We replace the vague "PPL" with precise per-token signals.

| Metric | Definition | Threshold (Example) |
| :--- | :--- | :--- |
| `neg_logprob` | `-ln(p_chosen)` | `> 6.0` (Very Surprising) |
| `entropy` | Shannon Entropy of Softmax | `> 3.0` (Very Confused) |
| `rank` | Index of chosen token in sorted logits | `> 100` (Wild Guess) |
| `margin` | `p_chosen - p_runner_up` | `< 0.01` (Coin Flip) |

## 4. Hardware Constraints

The Redo Switch executes entirely in CPU RAM (Logit Space) after the GPU/Simd Inference pass.
It creates **zero** additional inference compute cost (no re-running the neural net).
It creates **minimal** CPU latency (< 1ms per retry).

## 5. Risks & Mitigations

- **Risk**: "Boring Loop". Greedy sampling often cycles.
- **Mitigation**: Repetition Penalty must apply to *all* samplers (Normal & Strict).
- **Risk**: "Silent Degradation".
- **Mitigation**: Every Redo event must be logged in the `metrics_violation` field of the response, even if successful.

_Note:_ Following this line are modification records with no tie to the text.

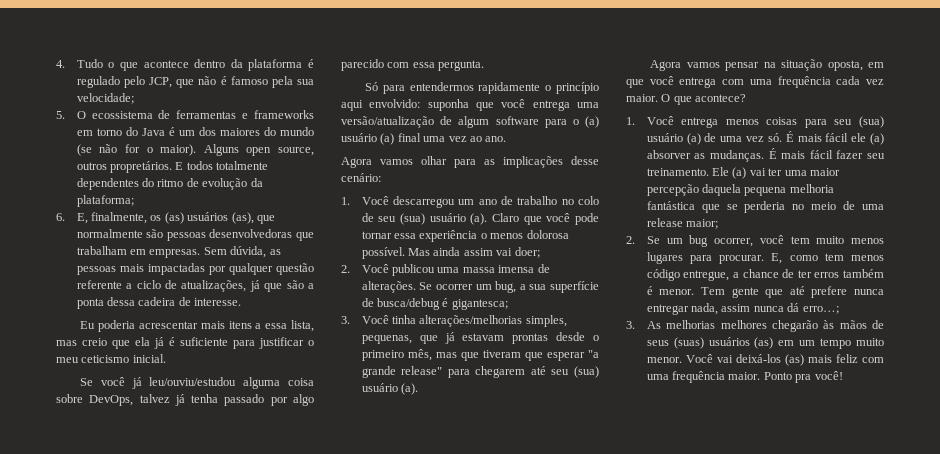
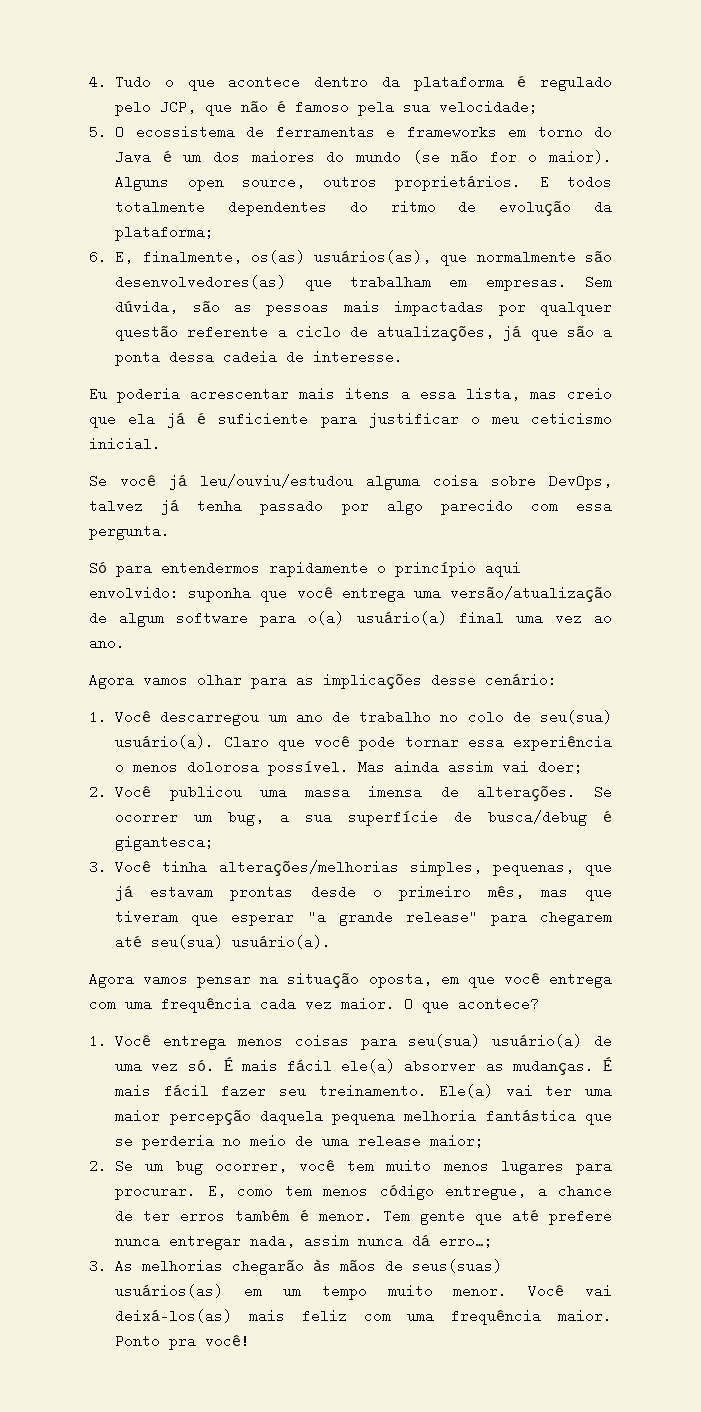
[110,161,173,173] propretários. -> [395,175,522,191] proprietários.
[150,212,254,224] os (as) usuários (as), -> [250,250,432,264] os(as) usuários(as),
[166,229,293,241] pessoas desenvolvedoras -> [115,275,287,289] desenvolvedores(as)
(267, 252) none -> [192,301,220,312] são
[138,297,176,306] cadeira -> [223,350,278,364] cadeia
[572,116,599,128] [341,133,395,145] o (a) usuário (a) -> [308,611,447,625] o(a) usuário(a)
[378,213,488,225] seu (sua) usuário (a). -> [540,710,613,724] [115,735,215,749] seu(sua) usuário(a).
[551,366,599,378] [361,383,419,395] seu (sua) usuário (a). -> [151,935,332,949] seu(sua) usuário(a).
[834,116,884,128] [646,133,701,145] seu (sua) usuário (a) -> [408,1034,583,1048] seu(sua) usuário(a)
[851,133,884,145] ele (a) -> [341,1059,396,1073] ele(a)
[712,167,747,179] Ele (a) -> [439,1084,494,1098] Ele(a)
[720,320,767,329] melhores -> (224, 1266) none
[646,337,774,349] seus (suas) usuários (as) -> [412,1259,503,1273] [115,1284,224,1298] seus(suas) usuários(as)
[735,354,804,366] deixá-los (as) -> [115,1309,233,1323] deixá-los(as)

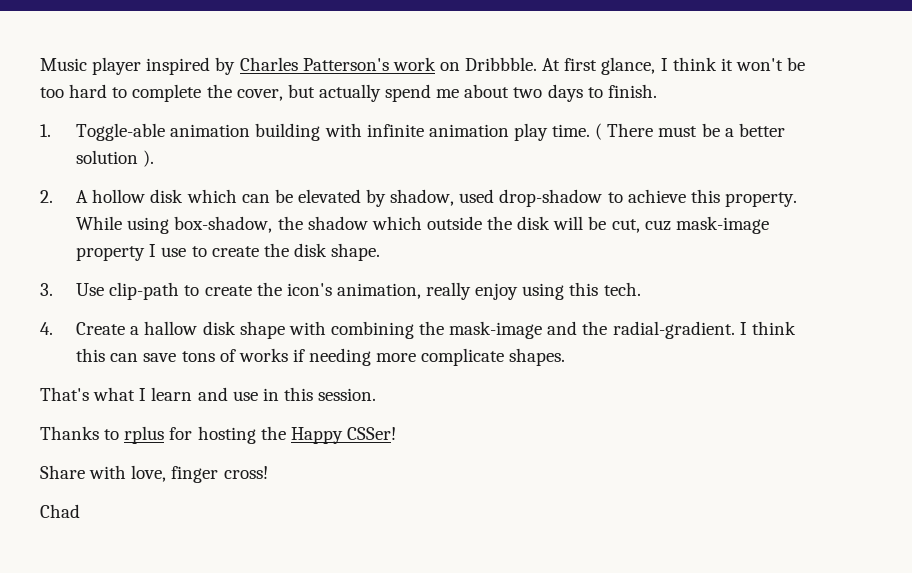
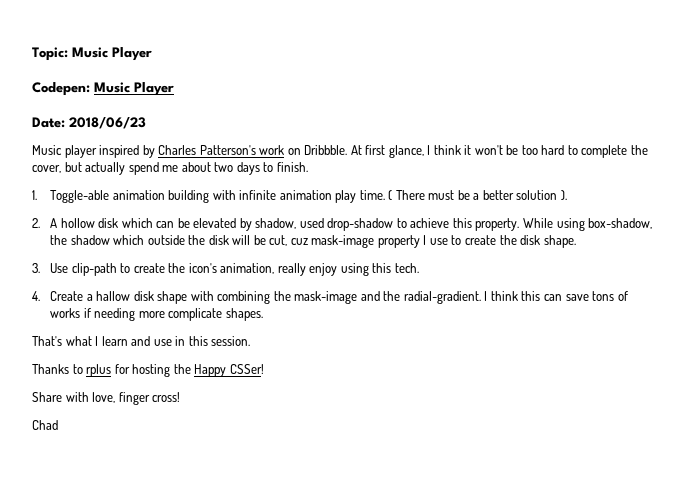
(40, 64) none -> [32,47,152,61] [32,82,174,96] [32,117,146,129] Topic: Music Player // Codepen: Music Player // Date: 2018/06/23 //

## 6. Implementation Plan (Experiment 4)

1.  **Refactor `shimmy_server`**: Split the loop into `generate` (Phase 1/2) and `commit` (Phase 3).
2.  **Add `SampleStrategy`**: Enum `Normal`, `Greedy`.
3.  **Execute**: Run the "Quantum Vague" prompt. 
    - *Expectation*: Attempt 1 (High Temp) triggers Entropy Guard. Attempt 2 (Greedy) passes.
    - *Observation*: User sees valid output, Server logs "Healed 1 token".